## [Quoted text]

..........

Table 1: Key Metrics for Value Stream Mapping

[0030] Turning to FIG. 4, various Key Metrics may be entered by the user by way of add-step menu 402. For example, the Key Metric "Lean Waste" may be entered by a user from dropdown- menu 404, which lists eight different classifications of Lean Waste. The values "Value Added," "Limited Value," or "No Value Added" may be entered for Key Metric "Task Value" with buttons (see 322, FIG. 3). Values for Task Time and Idle Time may be entered directly into a step by entering times in blocks 410 and 412, respectively. Descriptions (i.e., names) for Input, Task, and Output may be entered directly into a step by entering the desired labels in blocks 420, 422, and 424, respectively. It is appreciated by those skilled in the art that parameters/values for Key Metrics may be entered by various methods, such as dropdown menus, buttons, direct data entry, etc.

[0031] FIGs. 5A, 5B, and 5C show a current state Workflow List of an example value stream mapping generated by a VSM tool in accordance with the invention. The Workflow List of FIGs. 5A, 5B, and 5C consists of sixteen steps that have been input by a user to create the Workflow List named "Call Center New Hire Process." This was done by the user utilizing the add step menu 310 of Fig. 3. A Workflow List may be displayed on a monitor by the user clicking on the Workflow tab 330 of Fig. 3.

[0032] FIGs. 6A and 6B show a Metrics report of the Workflow List shown in FIGs. 5A, 5B, and 5C, which may be displayed on a monitor by the user clicking on the Metrics tab 332 of Fig. 3. The Metrics reports may generally comprise various bar and pie charts and graphs. Likewise, FIG. 7 shows a list of the Opportunities and Alerts contained in the Workflow List shown in FIGs. 5A, 5B, and 5C, which may be displayed by the user clicking on the Opportunities tab 334 and the Alerts tab 336, respectively, of Fig. 3. Additional reports in different formats may also be available by clicking on the links in tab 352 of Fig. 3. Examples of such reports may include reports in PDF format that may be retrieved and stored by a user, as well as swimlanes reports, which generally are useful for processes containing numerous hand-off s. [0033] Once a user has completed a Workflow List for a particular process, he or she may generate the desired reports and review and analyze them. Based on the review and analysis, the user may then revise the Workflow List. As an example, if a customer advises a user that certain steps of a process have no value added, and are not subject to a regulatory requirement, the user may revise the Workflow List to delete or revise these steps. The tools to revise a Workflow List include the pencil icon and the "X" icon shown in tab 360 of Fig. 3, where the pencil icon is used to edit a step of a Workflow List and the "X" icon is used to delete a step. Also, the tab 362 may be used to move steps up or down in a Workflow List.

..........

## [Set problem 1]
Copy the value stream mapping text word for word, between "[0030] Turning to" and "data entry, etc.", inclusive.
## [Set problem 2]
According to the value stream mapping text, how many steps make up the Workflow List named "Call Center New Hire Process"?
The material after the value stream mapping text is separate from it.

..........

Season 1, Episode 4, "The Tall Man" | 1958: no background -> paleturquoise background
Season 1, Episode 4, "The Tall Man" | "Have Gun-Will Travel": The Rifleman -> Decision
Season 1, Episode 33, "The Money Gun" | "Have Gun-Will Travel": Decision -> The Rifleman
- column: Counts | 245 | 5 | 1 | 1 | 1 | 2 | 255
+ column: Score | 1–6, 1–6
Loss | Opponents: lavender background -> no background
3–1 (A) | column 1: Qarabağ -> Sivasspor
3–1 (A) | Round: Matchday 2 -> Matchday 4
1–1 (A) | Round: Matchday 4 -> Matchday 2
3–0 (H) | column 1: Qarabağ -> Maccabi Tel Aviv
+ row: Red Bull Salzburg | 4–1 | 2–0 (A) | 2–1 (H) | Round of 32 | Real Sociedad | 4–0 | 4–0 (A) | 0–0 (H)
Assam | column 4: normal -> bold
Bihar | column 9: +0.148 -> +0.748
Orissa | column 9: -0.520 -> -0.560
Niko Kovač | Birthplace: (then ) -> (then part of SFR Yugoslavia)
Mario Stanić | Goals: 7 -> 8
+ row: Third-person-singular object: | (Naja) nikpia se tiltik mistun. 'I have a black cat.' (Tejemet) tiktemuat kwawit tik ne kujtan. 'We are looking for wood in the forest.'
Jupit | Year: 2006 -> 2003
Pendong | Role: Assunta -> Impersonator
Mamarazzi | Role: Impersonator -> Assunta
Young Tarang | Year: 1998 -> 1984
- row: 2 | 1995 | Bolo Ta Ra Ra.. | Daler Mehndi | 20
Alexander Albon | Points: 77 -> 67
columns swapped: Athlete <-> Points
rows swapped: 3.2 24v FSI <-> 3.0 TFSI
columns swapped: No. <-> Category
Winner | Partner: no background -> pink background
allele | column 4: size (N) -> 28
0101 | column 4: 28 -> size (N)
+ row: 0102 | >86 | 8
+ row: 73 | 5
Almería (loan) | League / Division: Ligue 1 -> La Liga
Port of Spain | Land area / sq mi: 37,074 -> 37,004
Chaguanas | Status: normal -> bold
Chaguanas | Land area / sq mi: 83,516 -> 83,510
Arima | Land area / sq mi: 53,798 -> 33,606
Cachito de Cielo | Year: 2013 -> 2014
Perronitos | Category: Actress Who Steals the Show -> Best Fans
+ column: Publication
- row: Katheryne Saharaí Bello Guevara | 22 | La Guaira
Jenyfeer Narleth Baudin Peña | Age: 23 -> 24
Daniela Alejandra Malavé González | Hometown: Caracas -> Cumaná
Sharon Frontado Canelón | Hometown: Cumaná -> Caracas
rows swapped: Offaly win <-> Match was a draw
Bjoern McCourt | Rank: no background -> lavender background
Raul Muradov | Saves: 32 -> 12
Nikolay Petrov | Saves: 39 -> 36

..........

## [Written solution 1]
[0030] Turning to FIG. 4, various Key Metrics may be entered by the user by way of add-step menu 402. For example, the Key Metric "Lean Waste" may be entered by a user from dropdown- menu 404, which lists eight different classifications of Lean Waste. The values "Value Added," "Limited Value," or "No Value Added" may be entered for Key Metric "Task Value" with buttons (see 322, FIG. 3). Values for Task Time and Idle Time may be entered directly into a step by entering times in blocks 410 and 412, respectively. Descriptions (i.e., names) for Input, Task, and Output may be entered directly into a step by entering the desired labels in blocks 420, 422, and 424, respectively. It is appreciated by those skilled in the art that parameters/values for Key Metrics may be entered by various methods, such as dropdown menus, buttons, direct data entry, etc.

## [Written solution 2]
Sixteen steps.